I have generated this df
PredictionTargetDateEOM PredictionTargetDateBOM DayAfterTargetDateEOM business_days
0 2018-12-31 2018-12-01 2019-01-01 20
1 2019-01-31 2019-01-01 2019-02-01 21
2 2019-02-28 2019-02-01 2019-03-01 20
3 2018-11-30 2018-11-01 2018-12-01 21
4 2018-10-31 2018-10-01 2018-11-01 23
... ... ... ... ...
172422 2020-10-31 2020-10-01 2020-11-01 22
172423 2020-11-30 2020-11-01 2020-12-01 20
172424 2020-12-31 2020-12-01 2021-01-01 22
172425 2020-09-30 2020-09-01 2020-10-01 21
172426 2020-08-31 2020-08-01 2020-09-01 21
with this code:
predicted_df['PredictionTargetDateBOM'] = predicted_df.apply(lambda x: pd.to_datetime(x['PredictionTargetDateEOM']).replace(day=1), axis = 1) #Get first day of the target month
predicted_df['PredictionTargetDateEOM'] = pd.to_datetime(predicted_df['PredictionTargetDateEOM'])
predicted_df['DayAfterTargetDateEOM'] = predicted_df['PredictionTargetDateEOM'] + timedelta(days=1) #Get the first day of the month after target month. i.e.

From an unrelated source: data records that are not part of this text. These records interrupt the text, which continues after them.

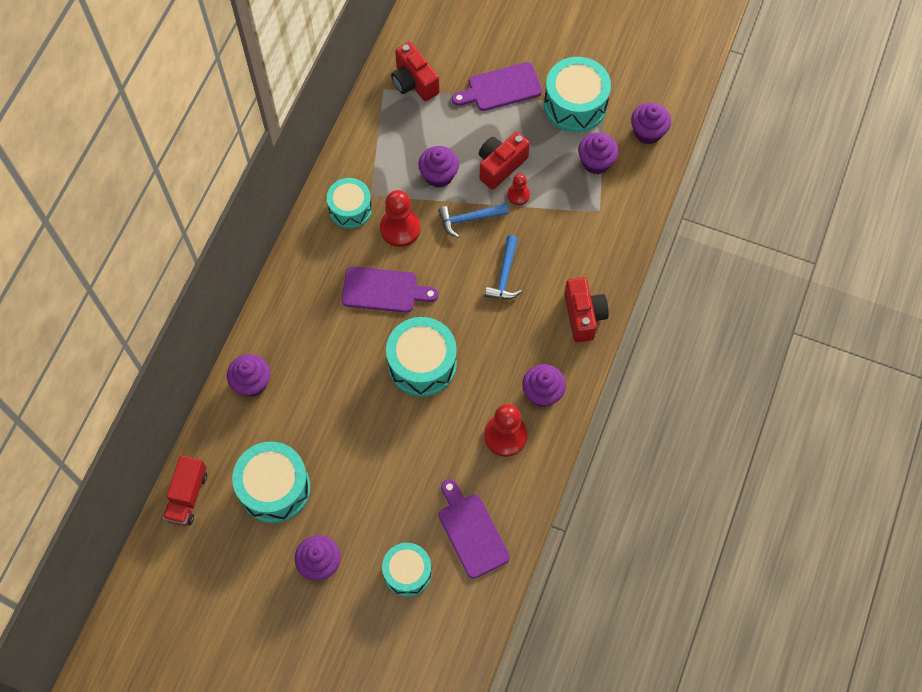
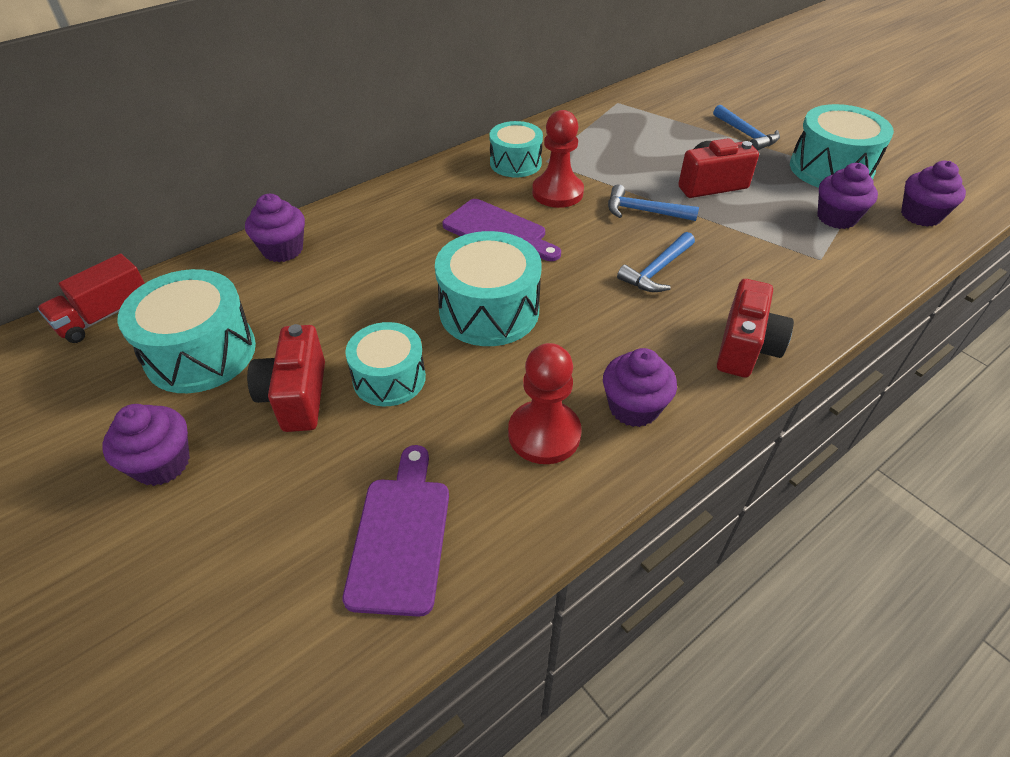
camera: 30 degrees right, 20 degrees down
turquoise drum [382,543,432,597] -> turquoise drum moved to [345,322,426,406]
red camera [391,42,440,101] -> red camera moved to [247,324,325,432]
purple cupcake [418,146,459,188] -> none
purple cutting board [452,62,542,111] -> blue hammer [713,105,780,151]
red pawn [507,173,530,205] -> none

M+2
predicted_df['business_days_bankers'] = predicted_df.apply(lambda x: np.busday_count(x['PredictionTargetDateBOM'].date(), x['DayAfterTargetDateEOM'].date(), holidays=[list(holidays.US(years=x['PredictionTargetDateBOM'].year).keys())[index] for index in [list(holidays.US(years=x['PredictionTargetDateBOM'].year).values()).index(item) for item in rocket_holiday_including_observed if item in list(holidays.US(years=x['PredictionTargetDateBOM'].year).values())]] ), axis = 1) #Count number of business days of the target month
That counts the number of business days in the month of the PredictionTargetDateEOM
column based on Python's holiday
package, which is a dictionary that includes the following holidays:
2022-01-01 New Year's Day
2022-01-17 Martin Luther King Jr. Day
2022-02-21 Washington's Birthday
2022-05-30 Memorial Day
2022-06-19 Juneteenth National Independence Day
2022-06-20 Juneteenth National Independence Day (Observed)
2022-07-04 Independence Day
2022-09-05 Labor Day
2022-10-10 Columbus Day
2022-11-11 Veterans Day
2022-11-24 Thanksgiving
2022-12-25 Christmas Day
2022-12-26 Christmas Day (Observed)
However, I would like to replicate the business day count but instead use this list called rocket_holiday
as the reference for np.busday_count()
:
["New Year's Day",
'Martin Luther King Jr. Day',
'Memorial Day',
'Independence Day',
'Labor Day',
'Thanksgiving',
'Christmas Day',
"New Year's Day (Observed)",
'Martin Luther King Jr. Day (Observed)',
'Memorial Day (Observed)',
'Independence Day (Observed)',
'Labor Day (Observed)',
'Thanksgiving (Observed)',
'Christmas Day (Observed)']
So I've added this line
predicted_df['business_days_rocket'] = predicted_df.apply(lambda x: np.busday_count(x['PredictionTargetDateBOM'].date(), x['DayAfterTargetDateEOM'].date(), holidays=[rocket_holiday]), axis = 1)
But I get the ValueError listed in the title of this question. I think the problem is that the first list is a dictionary with the dates of those holidays, so I need to write a function that could generate those dates for the holidays of the second list in a dynamic fashion based on year, and convert that list into a dictionary. Is there a way to do that with Python's holiday
package so that I don't have to hard-code the dates in?